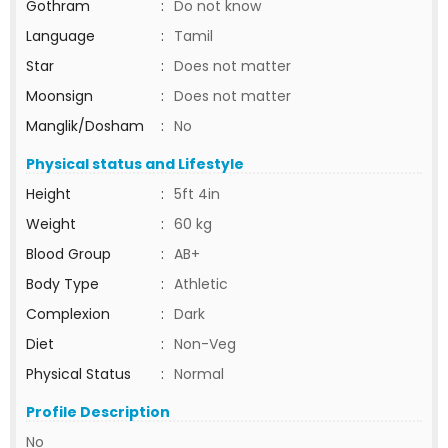
Gothram
:
Do not know
Language
:
Tamil
Star
:
Does not matter
Moonsign
:
Does not matter
Manglik/Dosham
:
No
Physical status and Lifestyle
Height
:
5ft 4in
Weight
:
60 kg
Blood Group
:
AB+
Body Type
:
Athletic
Complexion
:
Dark
Diet
:
Non-Veg
Physical Status
:
Normal
Profile Description
No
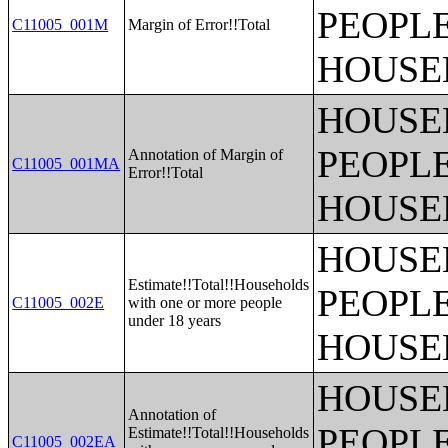
PEOPLE
C11005_001M
Margin of Error!!Total
HOUSE
HOUSE
PEOPLE
Annotation of Margin of
C11005_001MA
Error!!Total
HOUSE
HOUSE
Estimate!!Total!!Households
PEOPLE
C11005_002E
with one or more people
under 18 years
HOUSE
HOUSE
Annotation of
PEOPLE
Estimate!!Total!!Households
C11005_002EA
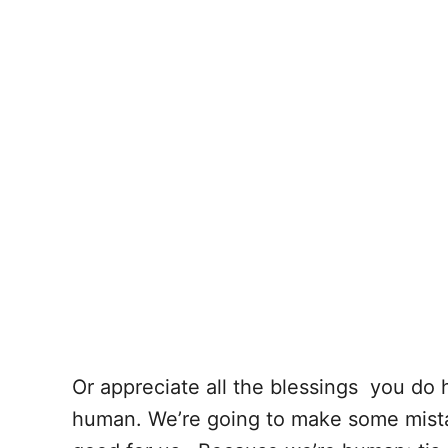
Or appreciate all the blessings you do 
human. We’re going to make some mista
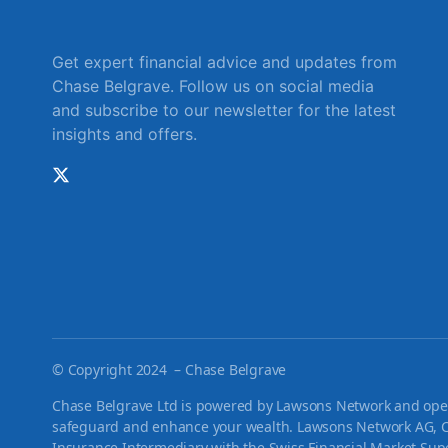
Get expert financial advice and updates from
Chase Belgrave. Follow us on social media
and subscribe to our newsletter for the latest
insights and offers.
©
Copyright 2024 – Chase Belgrave
Chase Belgrave Ltd is powered by Lawsons Network and opera
safeguard and enhance your wealth. Lawsons Network AG, C
Insurance Intermediary with the Swiss Financial Market Supe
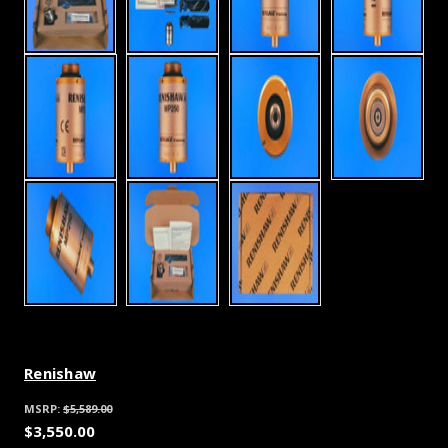
Renishaw
MSRP:
$5,589.00
$3,550.00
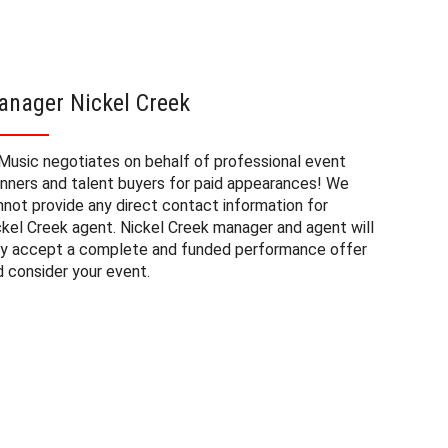
anager Nickel Creek
Nickel
Music negotiates on behalf of professional event
The booki
anners and talent buyers for paid appearances! We
private e
nnot provide any direct contact information for
factors. 
ckel Creek agent. Nickel Creek manager and agent will
approxima
ly accept a complete and funded performance offer
experienc
d consider your event.
consider 
Creek at 
to budget
may also 
date of 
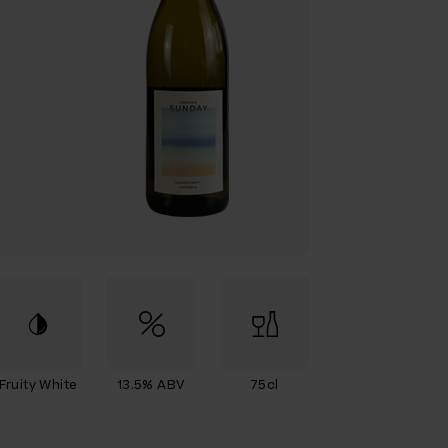
Fruity White
13.5% ABV
75cl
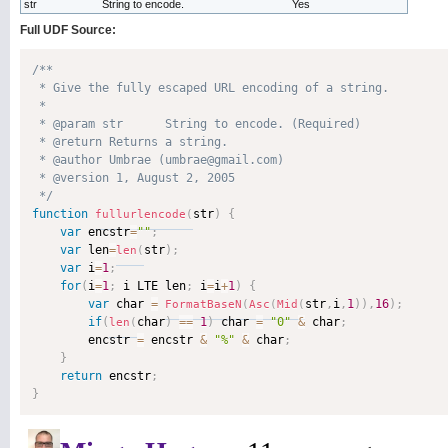
str
String to encode.
Yes
Full UDF Source:
/**

 * Give the fully escaped URL encoding of a string.

 * 

 * @param str      String to encode. (Required)

 * @return Returns a string. 

 * @author Umbrae (umbrae@gmail.com) 

 * @version 1, August 2, 2005 

 */
function
str
)
{
fullurlencode
(
var
 encstr
=
""
;
var
 len
=
str
)
;
len
(
var
 i
=
1
;
for
(
i
=
1
;
 i LTE len
;
 i
=
i
+
1
)
{
var
 char 
=
str
,
i
,
1
)
)
,
16
)
;
FormatBaseN
(
Asc
(
Mid
(
if
(
char
)
==
1
)
 char 
=
"0"
&
 char
;
len
(
        encstr 
=
 encstr 
&
"%"
&
 char
;
}
return
 encstr
;
}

══════════

Task statement:
Skipping the pictures, transcribe each line above exactly as it appears.

Solution to the problem:
Gothram
:
Do not know
Language
:
Tamil
Star
:
Does not matter
Moonsign
:
Does not matter
Manglik/Dosham
:
No
Physical status and Lifestyle
Height
:
5ft 4in
Weight
:
60 kg
Blood Group
:
AB+
Body Type
:
Athletic
Complexion
:
Dark
Diet
:
Non-Veg
Physical Status
:
Normal
Profile Description
No
PEOPLE
C11005_001M
Margin of Error!!Total
HOUSE
HOUSE
PEOPLE
Annotation of Margin of
C11005_001MA
Error!!Total
HOUSE
HOUSE
Estimate!!Total!!Households
PEOPLE
C11005_002E
with one or more people
under 18 years
HOUSE
HOUSE
Annotation of
PEOPLE
Estimate!!Total!!Households
C11005_002EA
Or appreciate all the blessings you do 
human. We’re going to make some mista
Get expert financial advice and updates from
Chase Belgrave. Follow us on social media
and subscribe to our newsletter for the latest
insights and offers.
©
Copyright 2024 – Chase Belgrave
Chase Belgrave Ltd is powered by Lawsons Network and opera
safeguard and enhance your wealth. Lawsons Network AG, C
Insurance Intermediary with the Swiss Financial Market Supe
Renishaw
MSRP:
$5,589.00
$3,550.00
anager Nickel Creek
Nickel
Music negotiates on behalf of professional event
The booki
anners and talent buyers for paid appearances! We
private e
nnot provide any direct contact information for
factors. 
ckel Creek agent. Nickel Creek manager and agent will
approxima
ly accept a complete and funded performance offer
experienc
d consider your event.
consider 
Creek at 
to budget
may also 
date of 
Fruity White
13.5% ABV
75cl
str
String to encode.
Yes
Full UDF Source:
/**

 * Give the fully escaped URL encoding of a string.

 * 

 * @param str      String to encode. (Required)

 * @return Returns a string. 

 * @author Umbrae (umbrae@gmail.com) 

 * @version 1, August 2, 2005 

 */
function
str
)
{
fullurlencode
(
var
 encstr
=
""
;
var
 len
=
str
)
;
len
(
var
 i
=
1
;
for
(
i
=
1
;
 i LTE len
;
 i
=
i
+
1
)
{
var
 char 
=
str
,
i
,
1
)
)
,
16
)
;
FormatBaseN
(
Asc
(
Mid
(
if
(
char
)
==
1
)
 char 
=
"0"
&
 char
;
len
(
        encstr 
=
 encstr 
&
"%"
&
 char
;
}
return
 encstr
;
}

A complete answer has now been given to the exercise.